Suddenly, I found myself staring at photos of a room rental that resonated deeply in my heart. To my shock, it was a room in the Sedona area (I was NOT even searching there), near the famous Bell Rock in the unincorporated village of Oak Creek. Sedona had not even been on my radar of possibilities. I giggled when I noticed that my new landlady had just posted the add less than twelve hours earlier — precisely when I was releasing all of that emotion and finding deep healing.
To make a long story short, I moved in to my little ten-foot-square room on January 26, 2016. It is a separate little exterior room just ten feet from the door to the shared kitchen. I have a view of the energizing red-rock (including Bell Rock) just outside my bedroom window … and I share the kitchen and bathroom with a sixty-year-old woman and her eighty-year-old mother. It has been an ideal situation from the start, and I have the freedom of a month-to-month rent with only two-weeks notice needed if I decide to follow my heart elsewhere.
These last three-and-a-half months have been both beautiful and intense. On average, I hike anywhere from three to five days per week, averaging around fifteen miles per week. There are so many trails in the area that almost every hike I do is on a different trail. Usually, I carry a Native-American Buffalo Drum and a Native-American Flute with me, and I find a quiet place somewhere off the trails to sit, meditate, and play with my musical toys. I love those times.
While I continue to do ever-deeper emotional work, I have for the most part just focused these last three months on trying to reconnect with my Higher Self and to further integrate my last seven years of experience back into a balanced and healthy “Me” here in this western culture. I had no idea that it would be such an intense journey to re-integrate my new self with the world I left behind.

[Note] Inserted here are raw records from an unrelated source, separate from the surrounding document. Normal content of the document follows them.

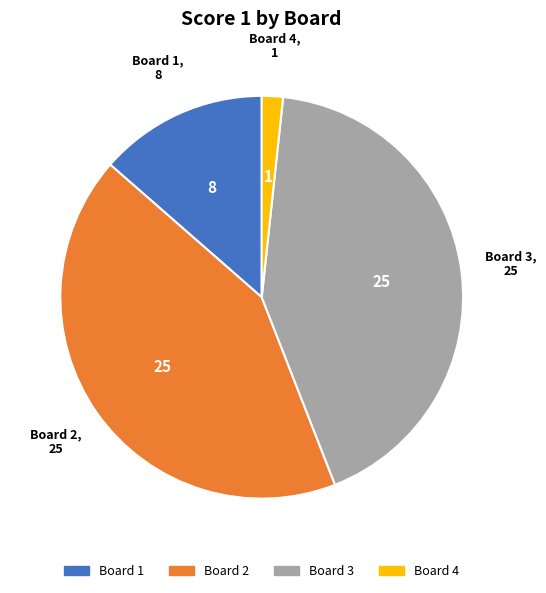

Count the number of slices in the pie.

4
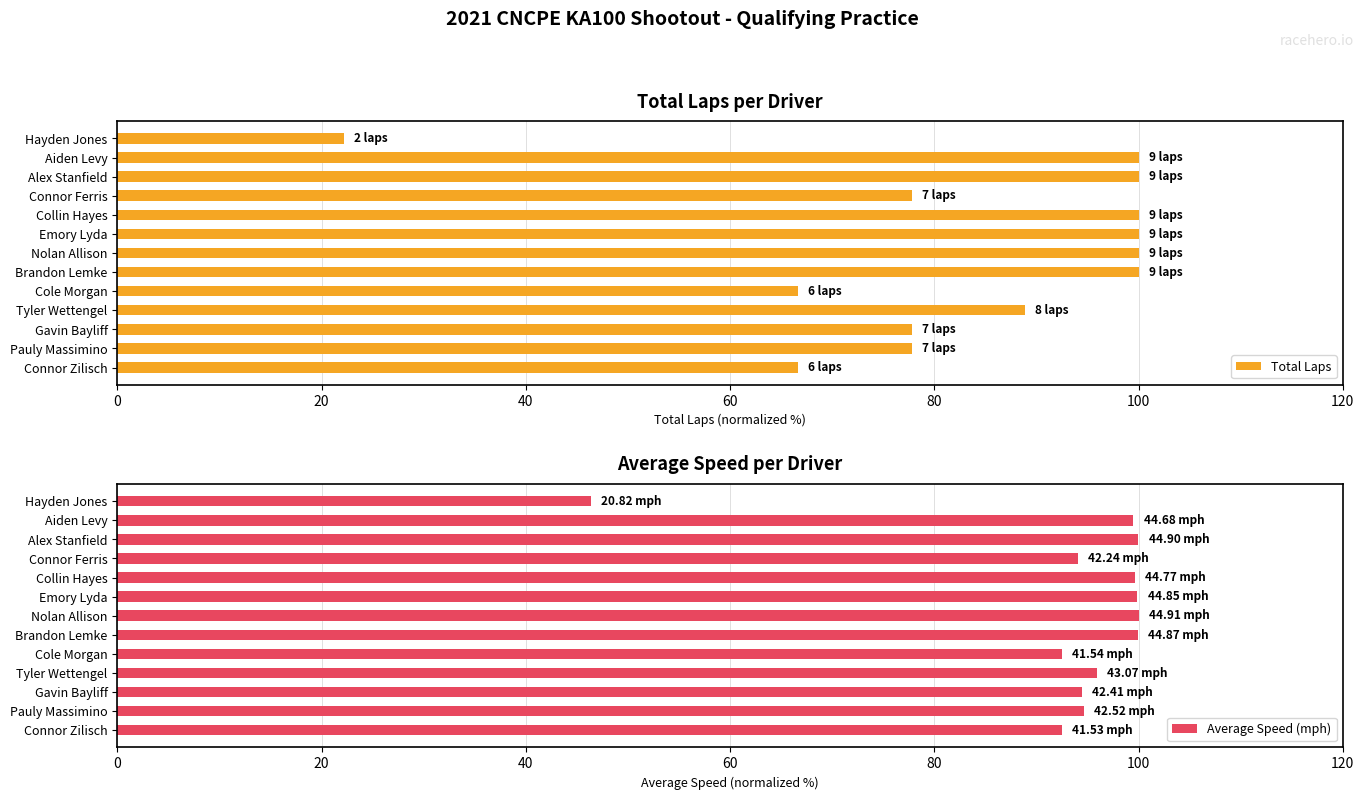

What is the sum of the Total Laps values at Brandon Lemke and Gavin Bayliff?

177.8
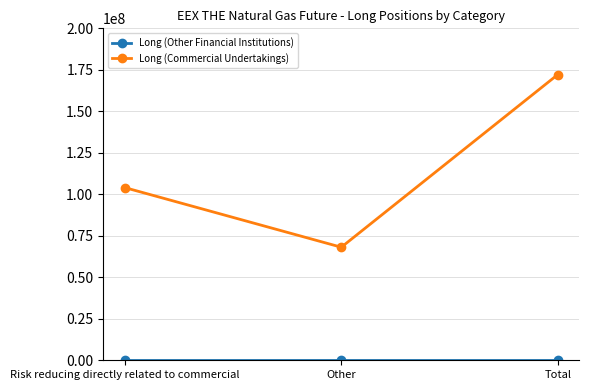

The Long (Commercial Undertakings) series shows 143459633 at Risk reducing directly related to commercial. True or false?

False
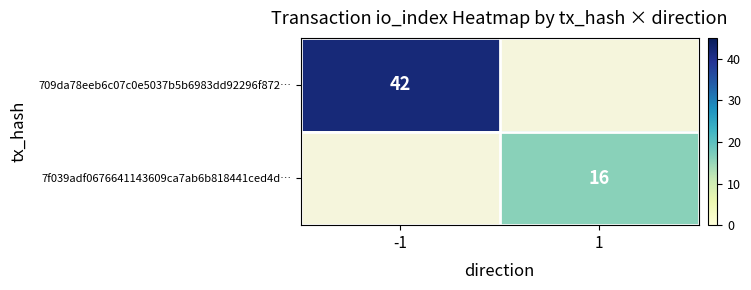

The 709da78eeb6c07c0e5037b5b6983dd92296f872… series shows 14 at -1. True or false?

False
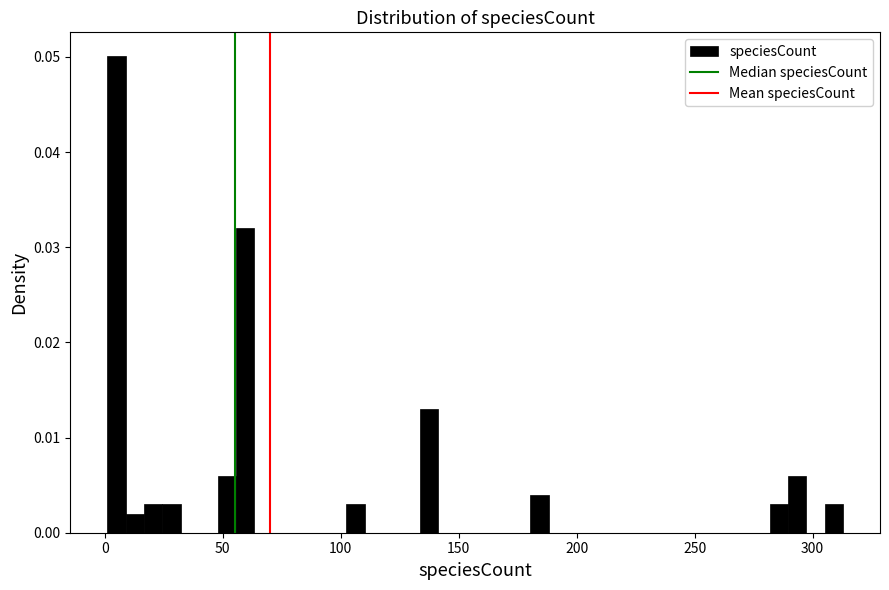

Around what value on the x-axis is the tallest bar? Give the approximate position of its centre, as read against the axis.

5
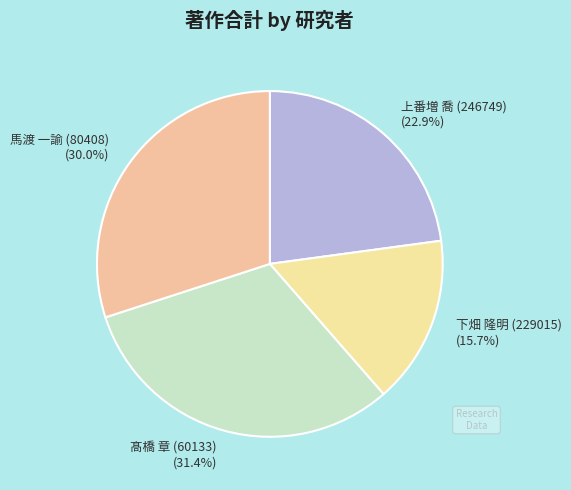

Which category has the biggest portion of the pie?

髙橋 章 (60133)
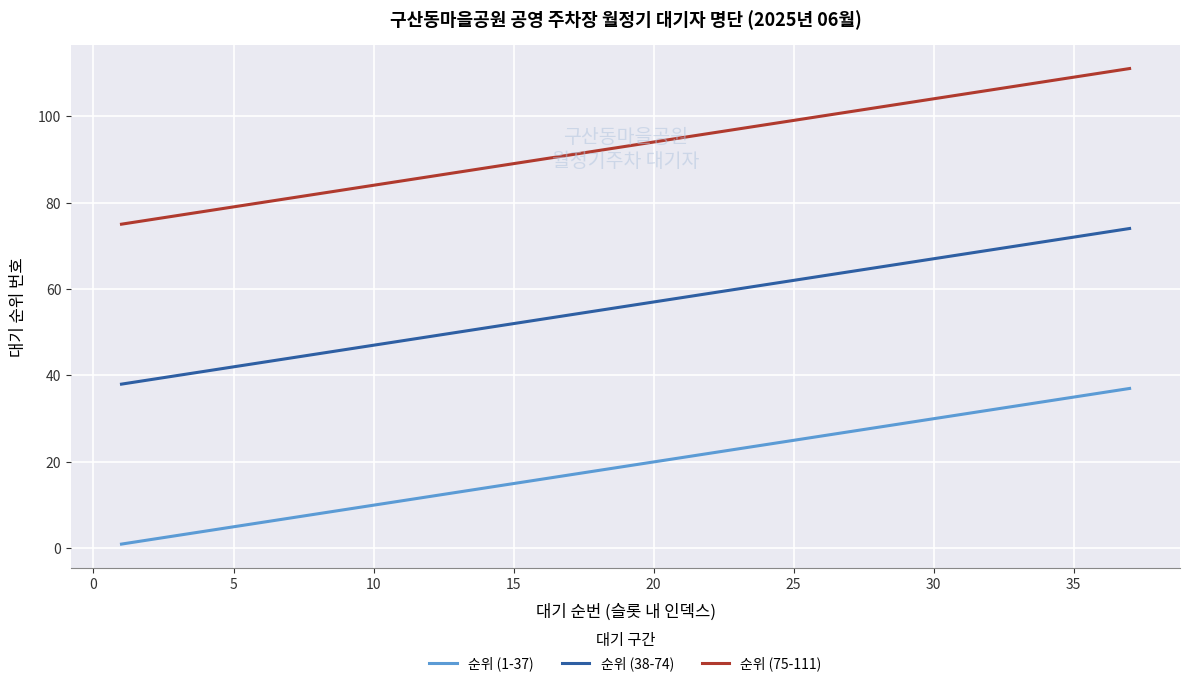

How many lines are shown in the chart?

3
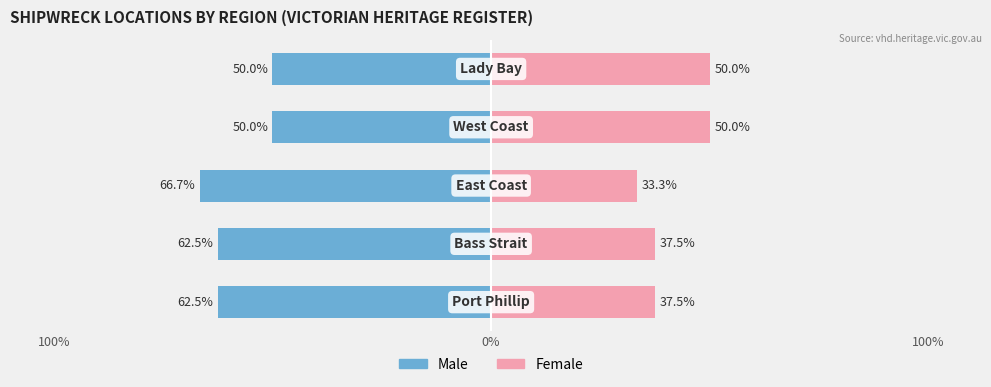

How many values in the Male series are below -62?

3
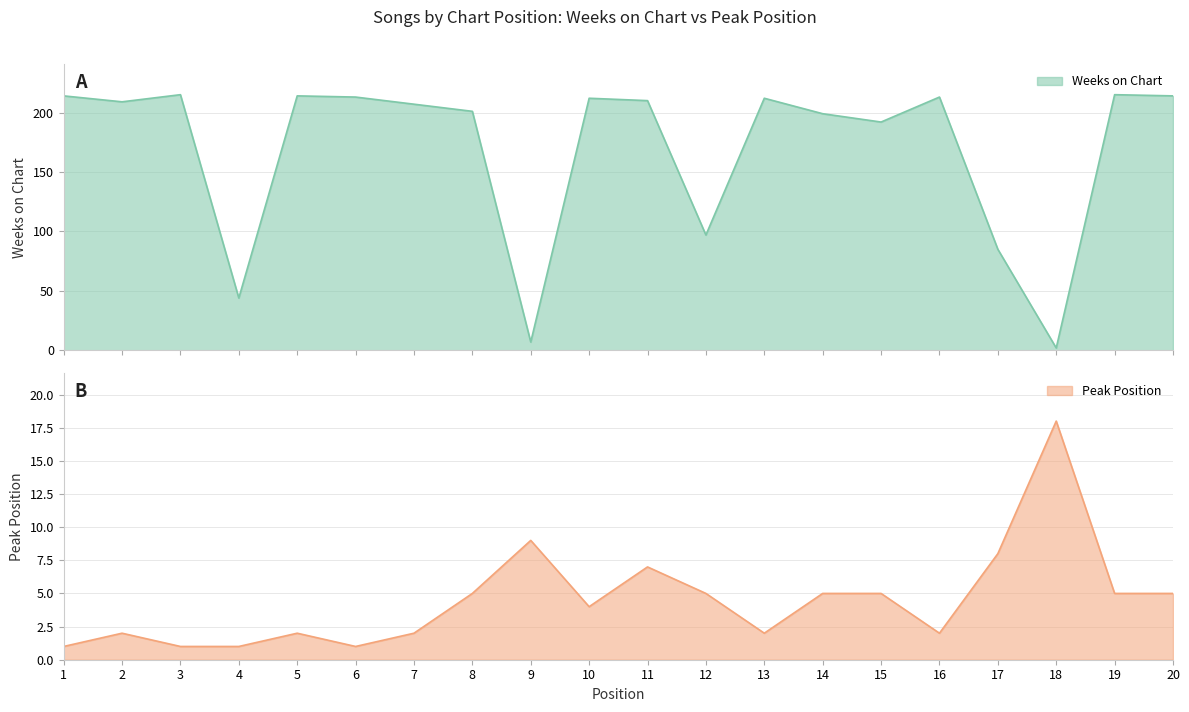

What is the value of the Weeks on Chart point at the 13th from the left?

212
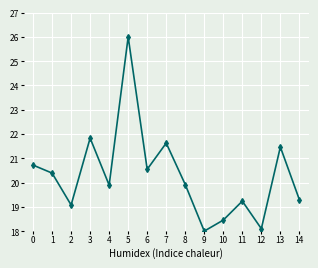

The value at 1 is 20.4. True or false?

True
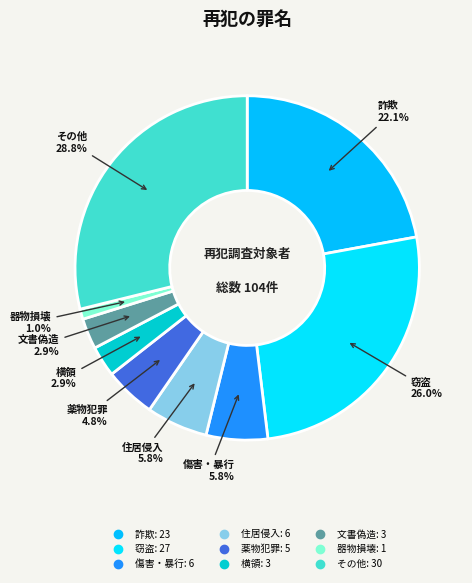

True or false: その他 accounts for 29% of the total.

True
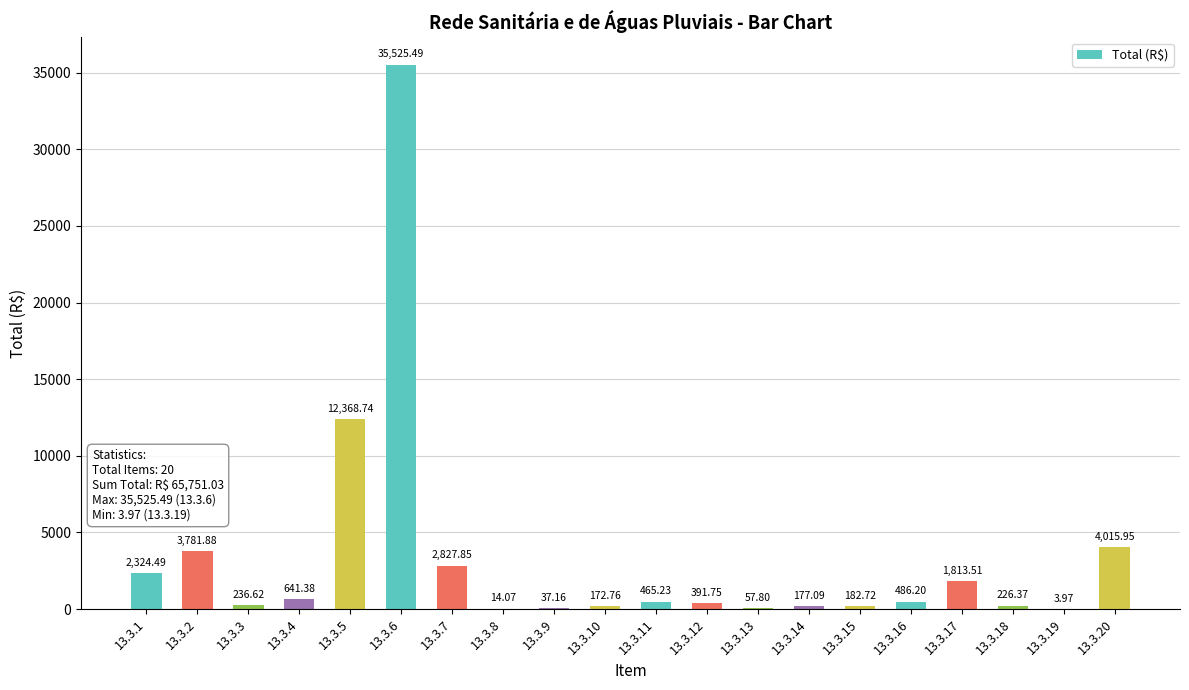

What is the sum of all values?

65751.0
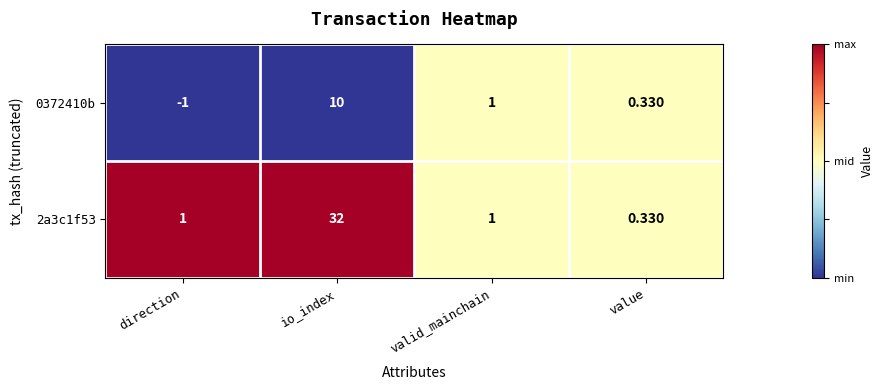

Where is 0372410b nearest to the value 4?

valid_mainchain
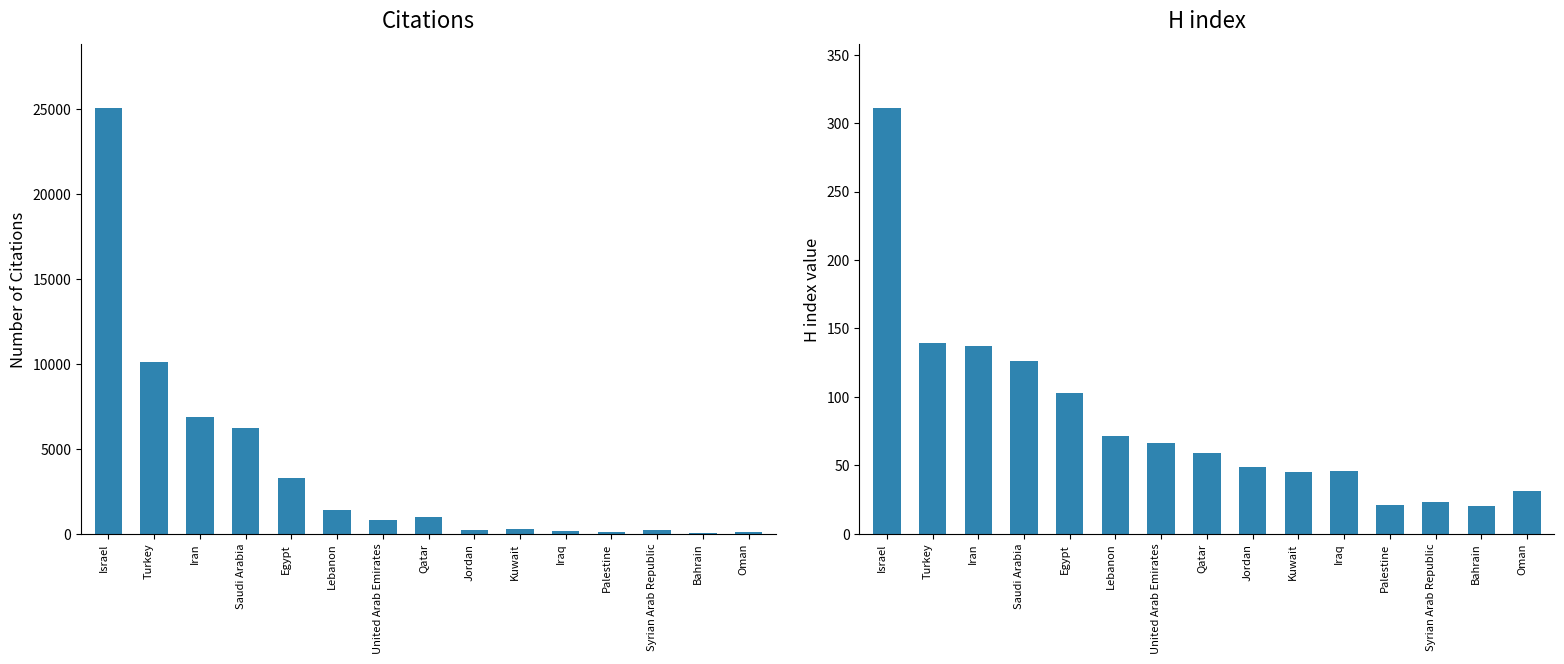

How many data points in Citations are above 809?

7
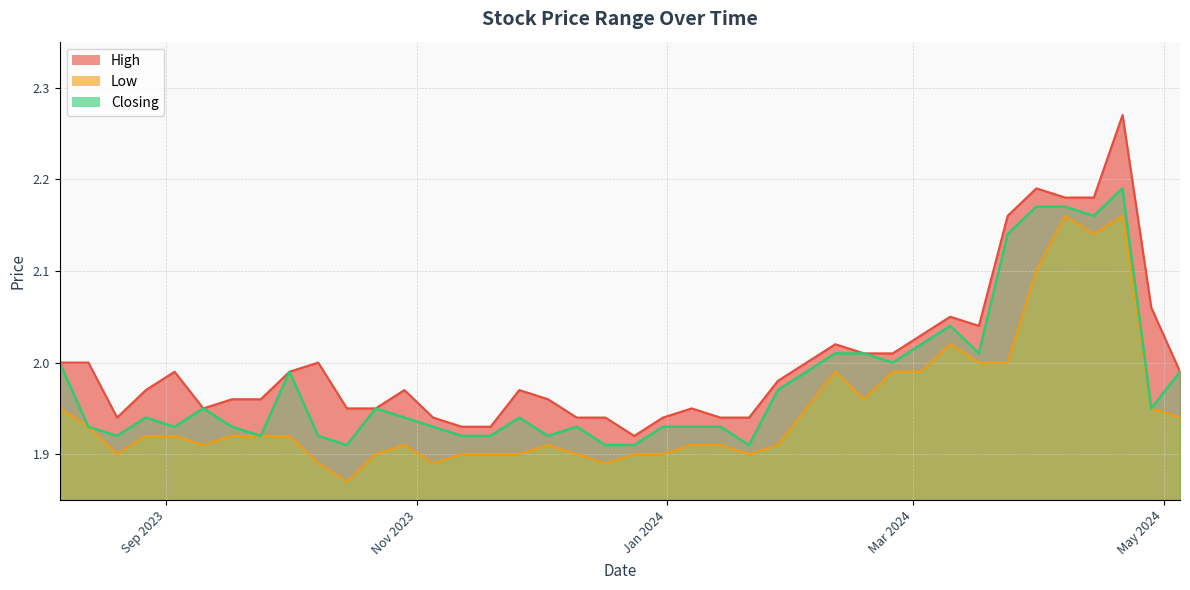

Rank the series at 21/04/2024 from highest to lowest value.

High, Closing, Low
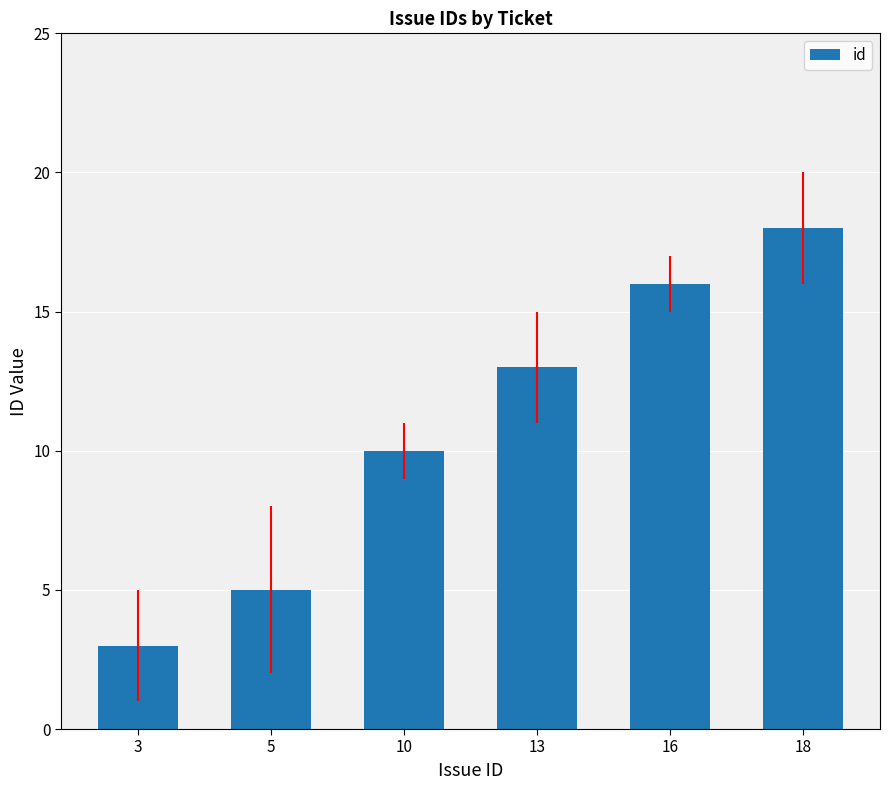

At which category does the chart reach its minimum across all series?

3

The idea of writing book(s) has constantly been at the top of my “mental should list”, but until now, my heart has simply been elsewhere. I couldn’t even get myself to post a short Facebook status until today.
Today, I find myself open and vulnerable. My heart guidance tells me to be here in this country, at least for now. But I am also totally aware that I no longer fit in to this culture in the old way … and I have little motivation to even try.
My heart frequently reminds me that I have so much to offer — so much wisdom and healing experience from healing my own life, from working with countless therapists, healers, shamans, and plant medicines — so much passion to write and to help inspire others — so much love and desire to make a difference in this world. And yet, my mind has no idea how to pull all of this together … at least not in the present moment.
But today, I simply revel in the magical flow of trust and not-knowing … of communing with the red rocks in Sedona … of continuing to heal and find new expressions of unconditional love inside of my own heart … of trusting the yet-unexperienced synchronicities that I know will reveal themselves precisely when they are ready and not a moment before.
So today, I celebrate my re-birthday by overcoming a six-month writer’s block, six months of refusing to even try to write … and most of all, I celebrate nineteen magical years of exploring the authentic side of Brenda, the real me.
In all my openness and vulnerabilities, I get the sense that the cocoon is softening, that the metamorphosis is nearly complete, and that another version of me is yearning to spread her wings for the next phase of a yet-unknown adventure.